● Problem requirements
Please print each record that follows precisely as it appears.

● Records excerpted from a collection

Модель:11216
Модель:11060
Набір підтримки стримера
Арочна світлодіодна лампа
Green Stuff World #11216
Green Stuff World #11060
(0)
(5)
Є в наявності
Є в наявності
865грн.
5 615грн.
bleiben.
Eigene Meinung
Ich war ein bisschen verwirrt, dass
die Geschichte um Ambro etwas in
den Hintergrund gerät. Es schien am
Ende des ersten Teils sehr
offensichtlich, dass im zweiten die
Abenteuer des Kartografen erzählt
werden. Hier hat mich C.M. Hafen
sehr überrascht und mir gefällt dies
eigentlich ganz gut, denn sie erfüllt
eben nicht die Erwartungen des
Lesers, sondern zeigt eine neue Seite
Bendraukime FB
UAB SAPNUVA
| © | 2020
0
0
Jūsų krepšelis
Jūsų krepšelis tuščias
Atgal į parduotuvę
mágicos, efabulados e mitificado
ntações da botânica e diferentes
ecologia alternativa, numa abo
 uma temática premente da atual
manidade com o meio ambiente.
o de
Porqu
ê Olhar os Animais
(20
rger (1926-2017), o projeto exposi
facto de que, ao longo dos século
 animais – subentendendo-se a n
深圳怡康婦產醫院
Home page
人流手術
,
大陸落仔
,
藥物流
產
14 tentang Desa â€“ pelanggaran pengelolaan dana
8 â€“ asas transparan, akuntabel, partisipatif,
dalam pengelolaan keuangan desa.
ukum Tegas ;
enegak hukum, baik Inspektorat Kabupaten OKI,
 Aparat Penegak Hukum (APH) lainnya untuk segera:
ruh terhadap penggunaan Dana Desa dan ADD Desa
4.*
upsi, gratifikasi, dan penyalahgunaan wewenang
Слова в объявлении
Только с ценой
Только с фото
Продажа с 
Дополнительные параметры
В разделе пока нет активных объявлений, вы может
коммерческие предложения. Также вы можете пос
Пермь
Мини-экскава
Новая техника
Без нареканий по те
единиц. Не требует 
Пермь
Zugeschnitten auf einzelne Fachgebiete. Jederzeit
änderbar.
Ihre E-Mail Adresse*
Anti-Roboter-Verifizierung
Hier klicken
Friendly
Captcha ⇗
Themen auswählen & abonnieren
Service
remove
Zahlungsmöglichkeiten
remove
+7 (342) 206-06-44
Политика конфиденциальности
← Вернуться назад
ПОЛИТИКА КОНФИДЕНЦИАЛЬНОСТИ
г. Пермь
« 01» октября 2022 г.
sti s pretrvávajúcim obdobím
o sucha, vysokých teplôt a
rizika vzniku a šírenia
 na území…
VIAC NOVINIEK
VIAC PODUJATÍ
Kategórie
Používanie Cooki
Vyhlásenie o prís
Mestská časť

● Solution for this exercise
Модель:11216
Модель:11060
Набір підтримки стримера
Арочна світлодіодна лампа
Green Stuff World #11216
Green Stuff World #11060
(0)
(5)
Є в наявності
Є в наявності
865грн.
5 615грн.
bleiben.
Eigene Meinung
Ich war ein bisschen verwirrt, dass
die Geschichte um Ambro etwas in
den Hintergrund gerät. Es schien am
Ende des ersten Teils sehr
offensichtlich, dass im zweiten die
Abenteuer des Kartografen erzählt
werden. Hier hat mich C.M. Hafen
sehr überrascht und mir gefällt dies
eigentlich ganz gut, denn sie erfüllt
eben nicht die Erwartungen des
Lesers, sondern zeigt eine neue Seite
Bendraukime FB
UAB SAPNUVA
| © | 2020
0
0
Jūsų krepšelis
Jūsų krepšelis tuščias
Atgal į parduotuvę
mágicos, efabulados e mitificado
ntações da botânica e diferentes
ecologia alternativa, numa abo
 uma temática premente da atual
manidade com o meio ambiente.
o de
Porqu
ê Olhar os Animais
(20
rger (1926-2017), o projeto exposi
facto de que, ao longo dos século
 animais – subentendendo-se a n
深圳怡康婦產醫院
Home page
人流手術
,
大陸落仔
,
藥物流
產
14 tentang Desa â€“ pelanggaran pengelolaan dana
8 â€“ asas transparan, akuntabel, partisipatif,
dalam pengelolaan keuangan desa.
ukum Tegas ;
enegak hukum, baik Inspektorat Kabupaten OKI,
 Aparat Penegak Hukum (APH) lainnya untuk segera:
ruh terhadap penggunaan Dana Desa dan ADD Desa
4.*
upsi, gratifikasi, dan penyalahgunaan wewenang
Слова в объявлении
Только с ценой
Только с фото
Продажа с 
Дополнительные параметры
В разделе пока нет активных объявлений, вы может
коммерческие предложения. Также вы можете пос
Пермь
Мини-экскава
Новая техника
Без нареканий по те
единиц. Не требует 
Пермь
Zugeschnitten auf einzelne Fachgebiete. Jederzeit
änderbar.
Ihre E-Mail Adresse*
Anti-Roboter-Verifizierung
Hier klicken
Friendly
Captcha ⇗
Themen auswählen & abonnieren
Service
remove
Zahlungsmöglichkeiten
remove
+7 (342) 206-06-44
Политика конфиденциальности
← Вернуться назад
ПОЛИТИКА КОНФИДЕНЦИАЛЬНОСТИ
г. Пермь
« 01» октября 2022 г.
sti s pretrvávajúcim obdobím
o sucha, vysokých teplôt a
rizika vzniku a šírenia
 na území…
VIAC NOVINIEK
VIAC PODUJATÍ
Kategórie
Používanie Cooki
Vyhlásenie o prís
Mestská časť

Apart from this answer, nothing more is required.